▸ WORK REQUIRED
Copy the material below from the line containing "1800,ft³ is shaped." through the line containing "Your answer: 242492.55,ft³", both included, and leave the pictures out.

▸ DATA SUPPLIED

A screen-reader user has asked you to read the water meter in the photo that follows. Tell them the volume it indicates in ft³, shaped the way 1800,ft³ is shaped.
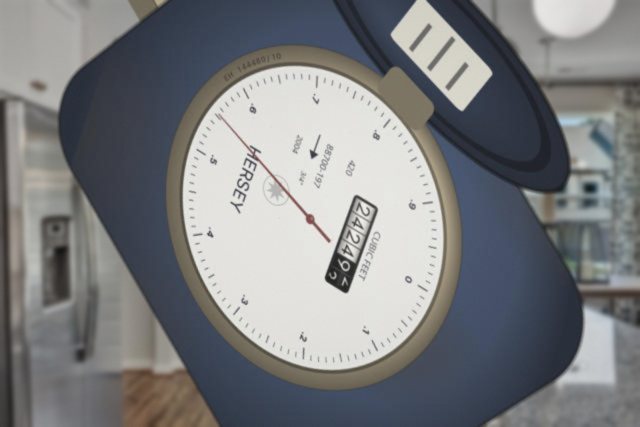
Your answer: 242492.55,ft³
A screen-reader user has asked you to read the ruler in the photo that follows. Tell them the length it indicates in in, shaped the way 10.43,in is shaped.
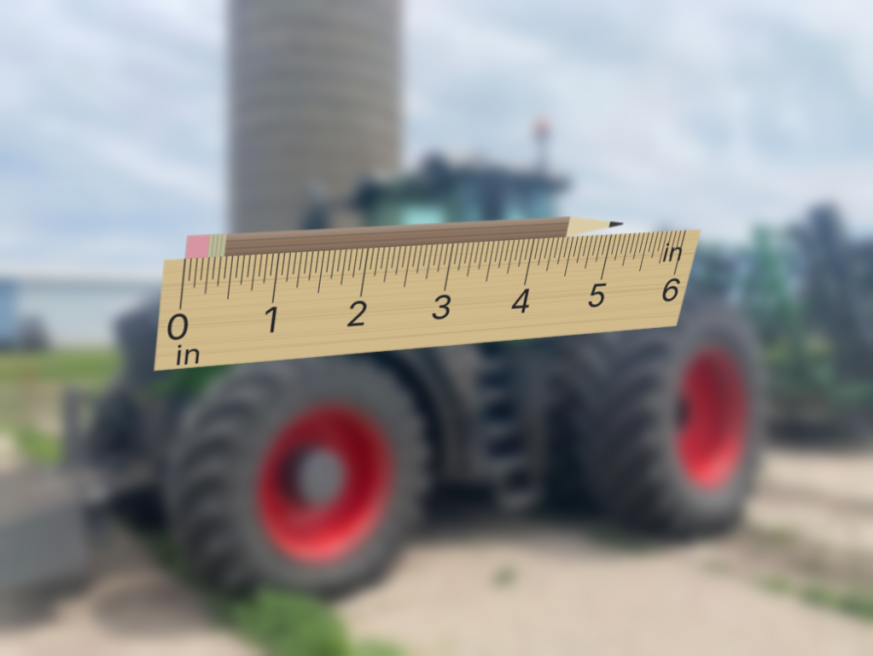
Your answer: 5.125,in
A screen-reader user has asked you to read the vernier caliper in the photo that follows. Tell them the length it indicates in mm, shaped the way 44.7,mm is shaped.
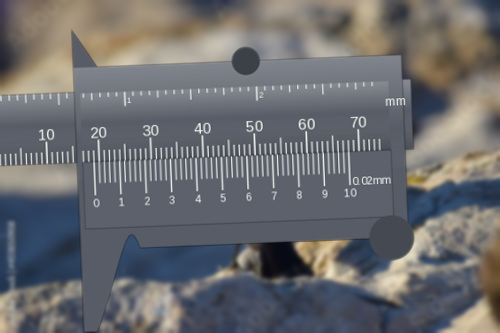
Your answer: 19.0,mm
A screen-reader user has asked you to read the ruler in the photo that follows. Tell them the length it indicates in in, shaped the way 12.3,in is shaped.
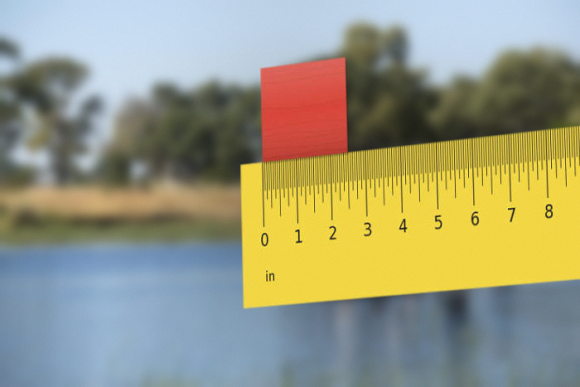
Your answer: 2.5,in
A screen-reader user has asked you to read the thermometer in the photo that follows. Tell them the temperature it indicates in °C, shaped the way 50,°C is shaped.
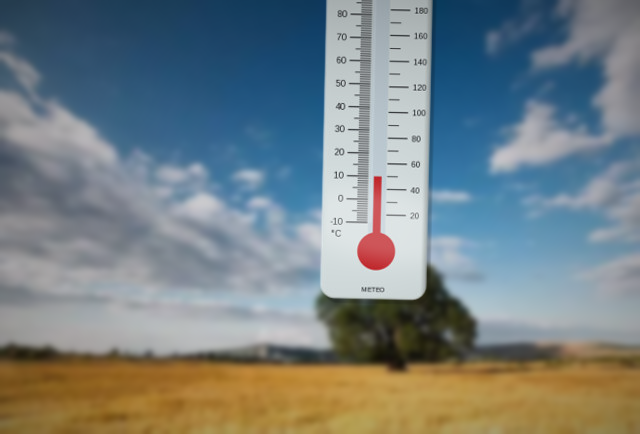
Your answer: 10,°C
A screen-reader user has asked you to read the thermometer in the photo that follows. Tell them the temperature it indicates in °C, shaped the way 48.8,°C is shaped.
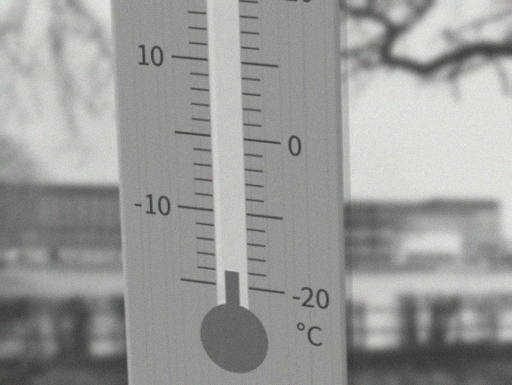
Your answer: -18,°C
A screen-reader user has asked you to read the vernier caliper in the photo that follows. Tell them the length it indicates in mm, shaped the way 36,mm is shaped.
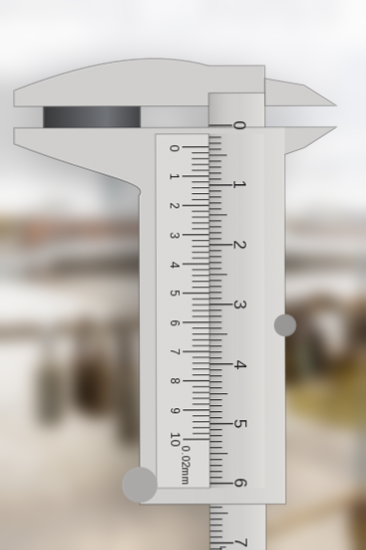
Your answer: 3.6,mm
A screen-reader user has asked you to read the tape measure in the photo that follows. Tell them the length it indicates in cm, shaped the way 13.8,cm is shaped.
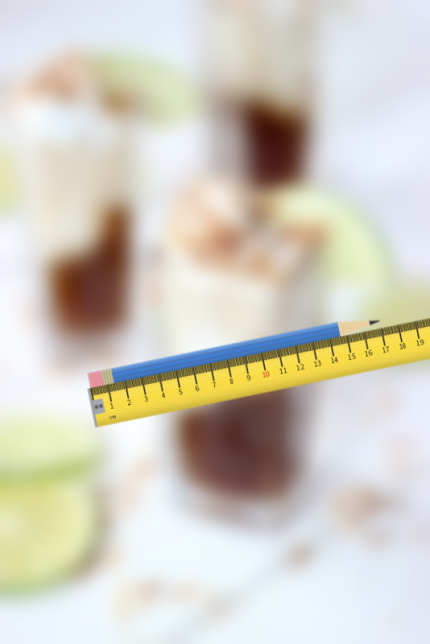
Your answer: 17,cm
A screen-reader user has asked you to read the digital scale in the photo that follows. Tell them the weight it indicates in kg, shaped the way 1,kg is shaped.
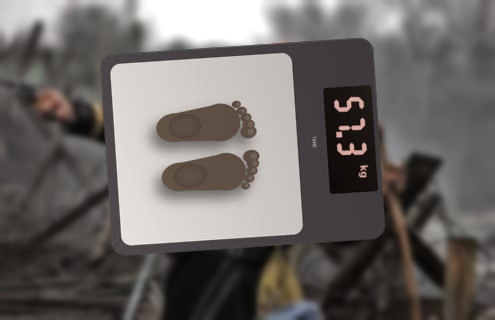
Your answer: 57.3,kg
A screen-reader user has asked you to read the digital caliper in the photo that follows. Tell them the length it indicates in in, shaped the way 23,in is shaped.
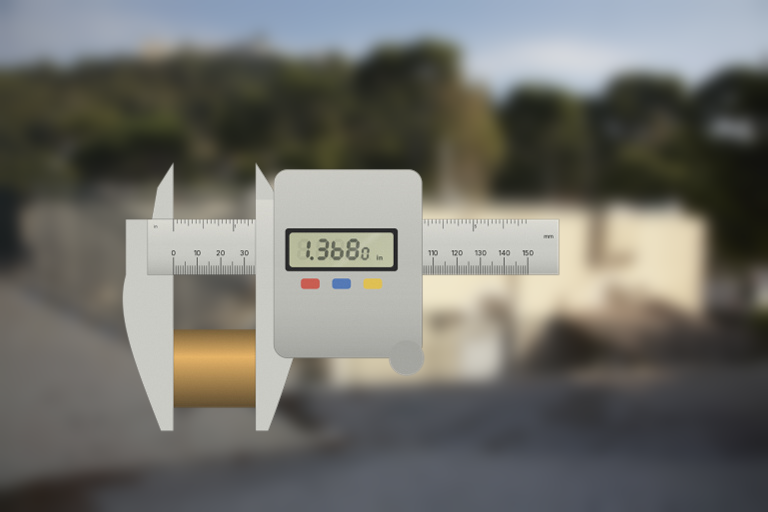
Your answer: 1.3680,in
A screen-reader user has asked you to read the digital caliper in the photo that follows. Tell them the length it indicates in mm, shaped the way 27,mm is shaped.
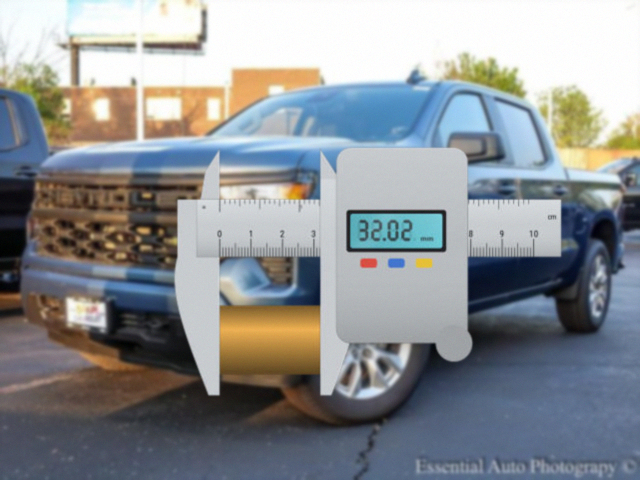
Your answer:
---
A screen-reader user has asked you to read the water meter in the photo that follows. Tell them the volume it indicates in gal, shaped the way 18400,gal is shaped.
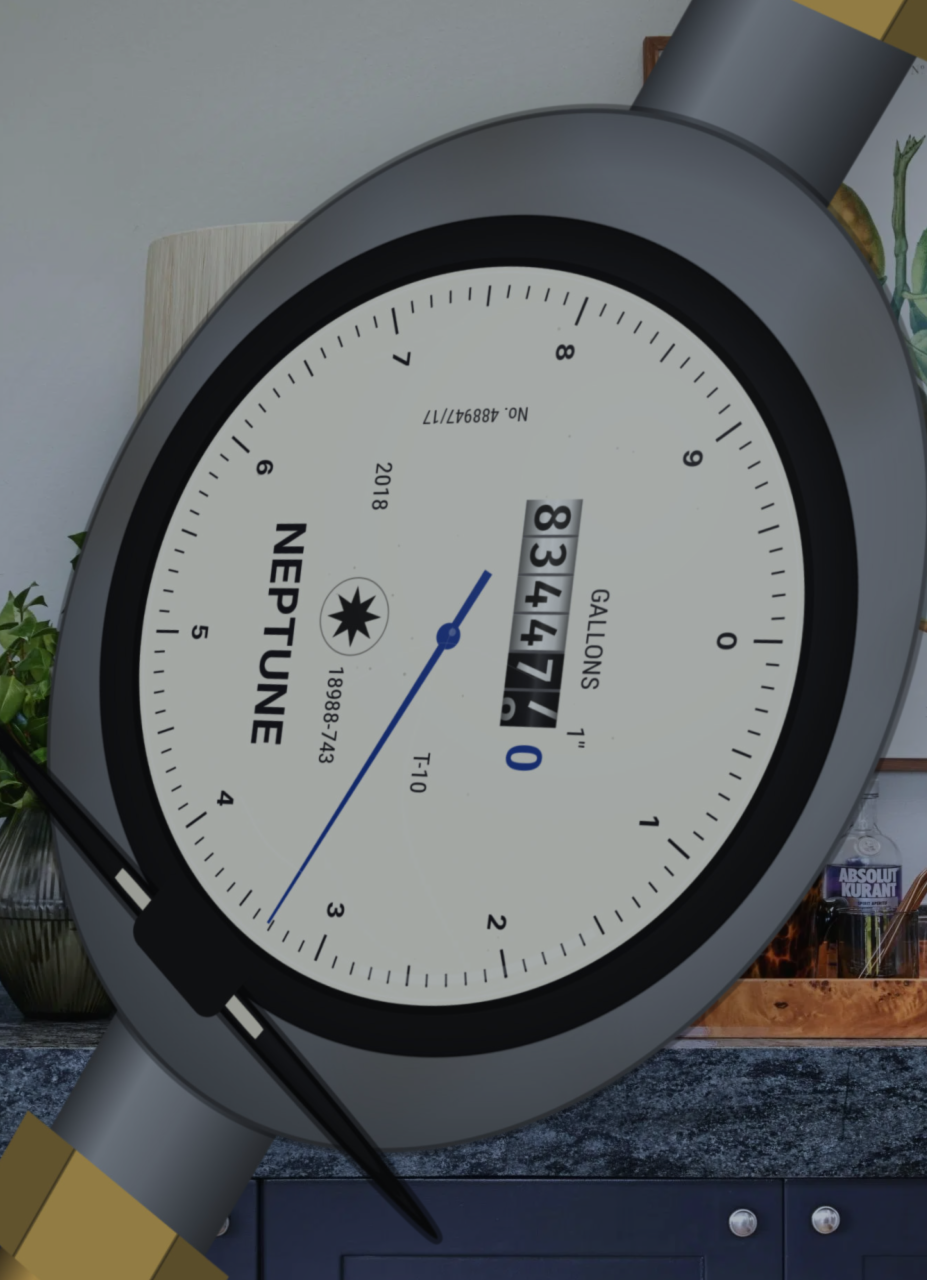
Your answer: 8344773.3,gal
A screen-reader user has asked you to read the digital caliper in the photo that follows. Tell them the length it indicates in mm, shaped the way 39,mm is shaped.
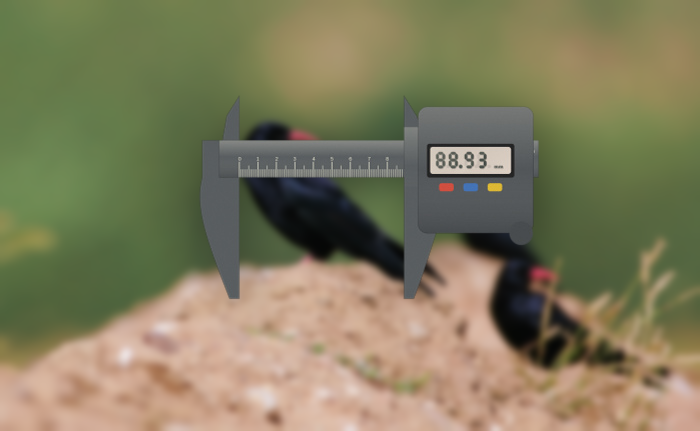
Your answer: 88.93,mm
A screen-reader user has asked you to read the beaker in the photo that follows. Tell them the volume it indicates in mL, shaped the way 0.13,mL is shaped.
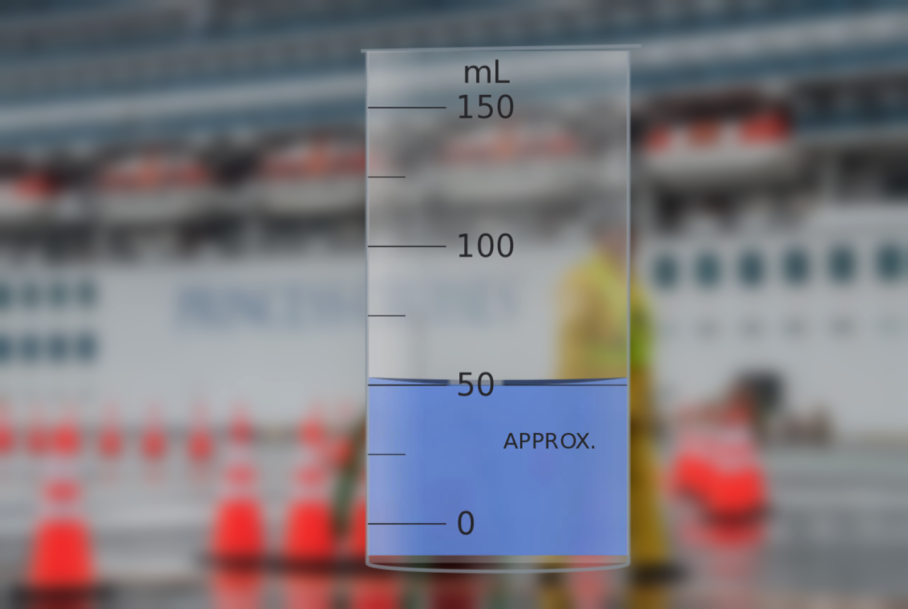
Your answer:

▸ SOLUTION TO THIS EXERCISE
A screen-reader user has asked you to read the water meter in the photo that follows. Tell them the volume it indicates in ft³, shaped the way 1800,ft³ is shaped.
Your answer: 242492.55,ft³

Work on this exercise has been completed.